[[ RECORD EXCERPTS, beginning ]]
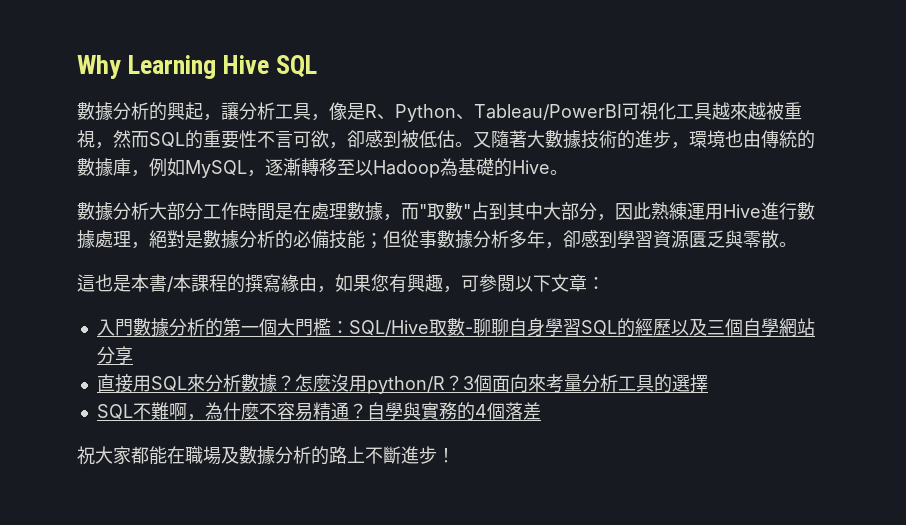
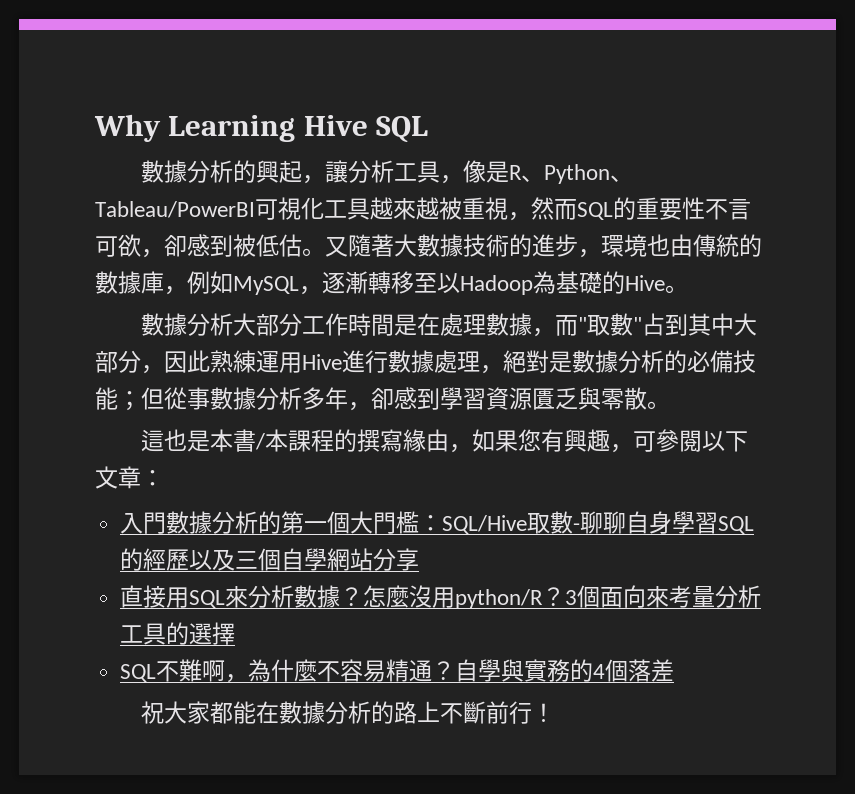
[185,446,239,465] 職場及 -> (279, 712) none
[401,446,437,464] 進步 -> [485,701,532,724] 前行

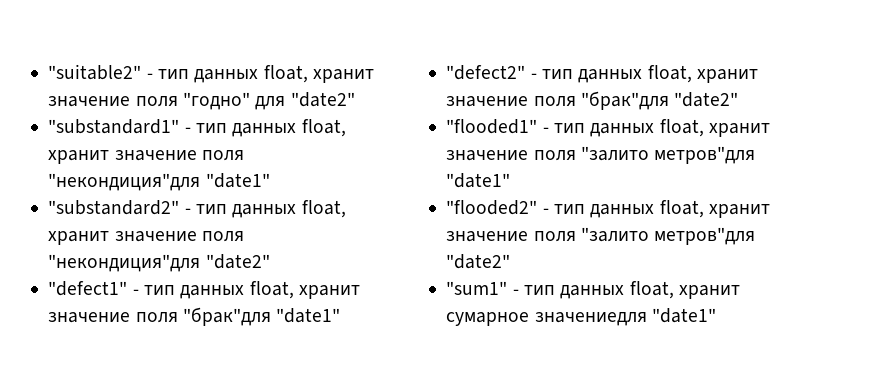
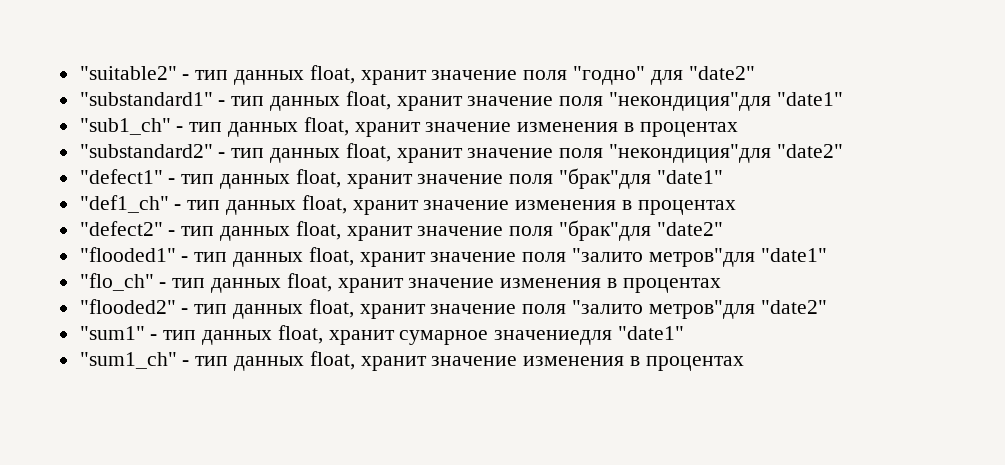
(270, 180) none -> [79,117,738,137] // "sub1_ch" - тип данных float, хранит значение изменения в процентах
(341, 315) none -> [79,195,736,215] // "def1_ch" - тип данных float, хранит значение изменения в процентах
(511, 180) none -> [79,273,721,293] // "flo_ch" - тип данных float, хранит значение изменения в процентах
(716, 315) none -> [79,351,744,371] // "sum1_ch" - тип данных float, хранит значение изменения в процентах

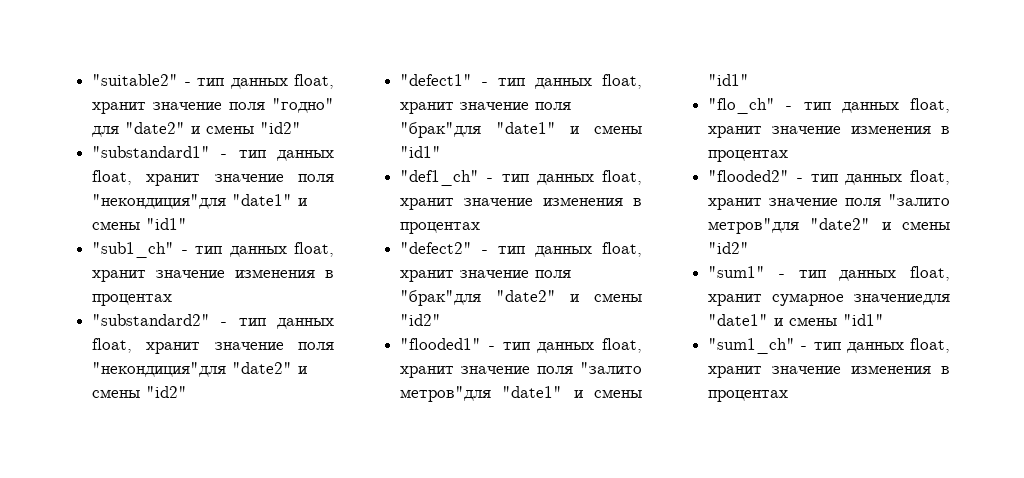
(755, 73) none -> [191,122,302,134] и смены "id2"
(843, 99) none -> [298,198,308,206] [92,218,188,230] и смены "id1"
(843, 151) none -> [298,366,308,374] [92,386,188,398] и смены "id2"
(723, 177) none -> [570,125,642,134] [400,146,442,158] и смены "id1"
(723, 229) none -> [570,293,642,302] [400,314,442,326] и смены "id2"
(827, 255) none -> [573,389,642,398] [708,74,750,86] и смены "id1"
(827, 307) none -> [881,221,950,230] [708,242,750,254] и смены "id2"
(685, 333) none -> [774,314,885,326] и смены "id1"

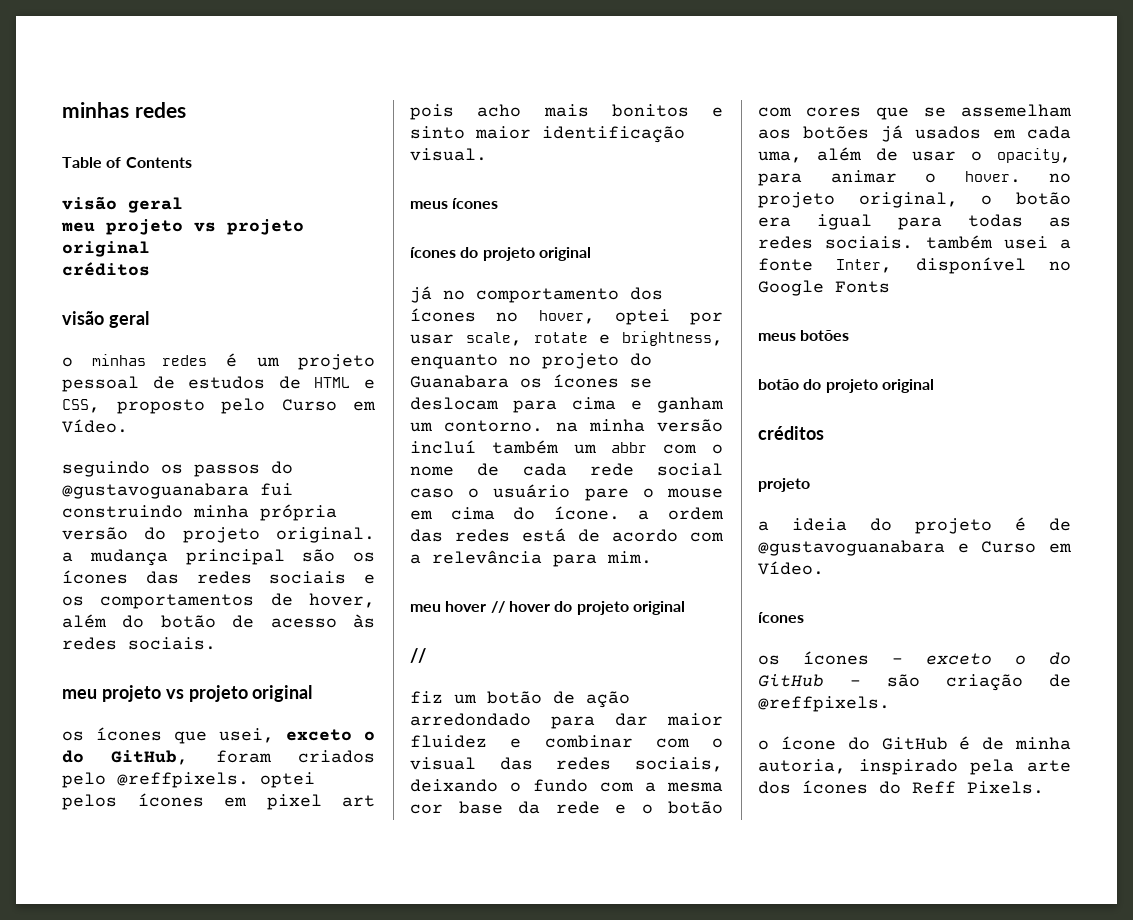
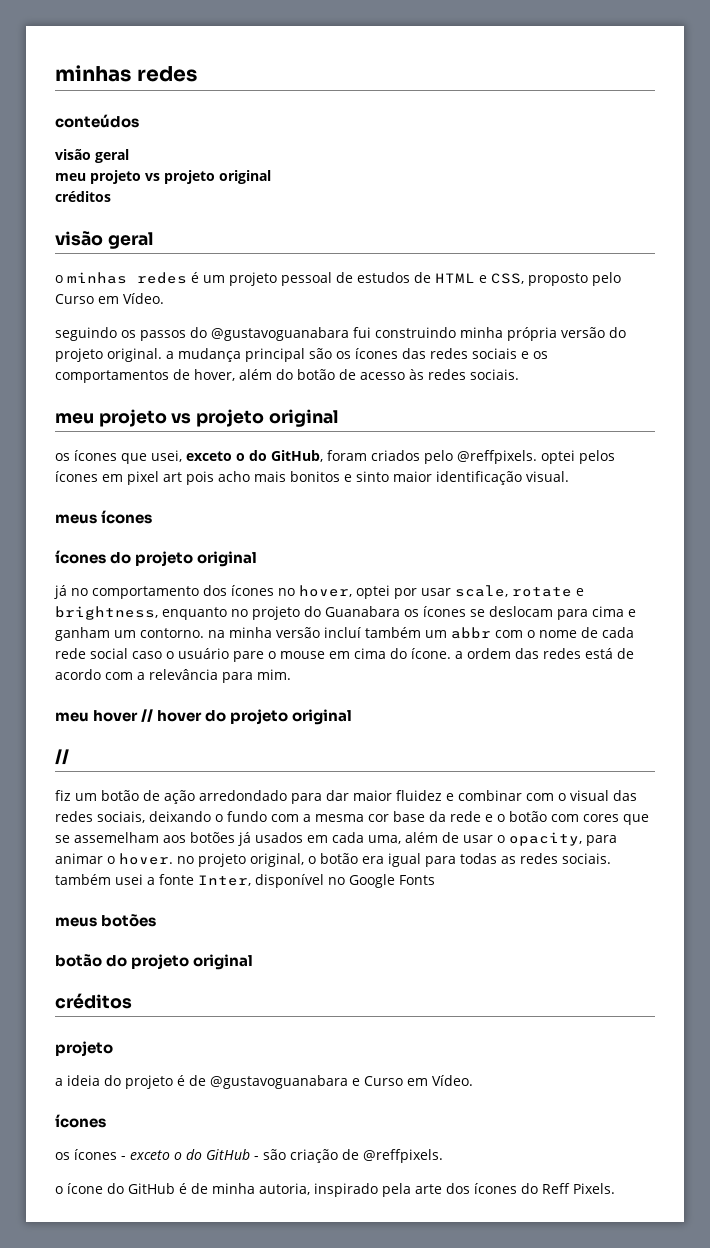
[62,157,192,168] Table of Contents -> [55,114,139,128] conteúdos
[[ RECORD EXCERPTS, end ]]
WHAT YOU NEED TO DO — Only the number is wanted: how many lines in the entries above contain the string "данных"?

SOLUTION TO THE PROBLEM — 4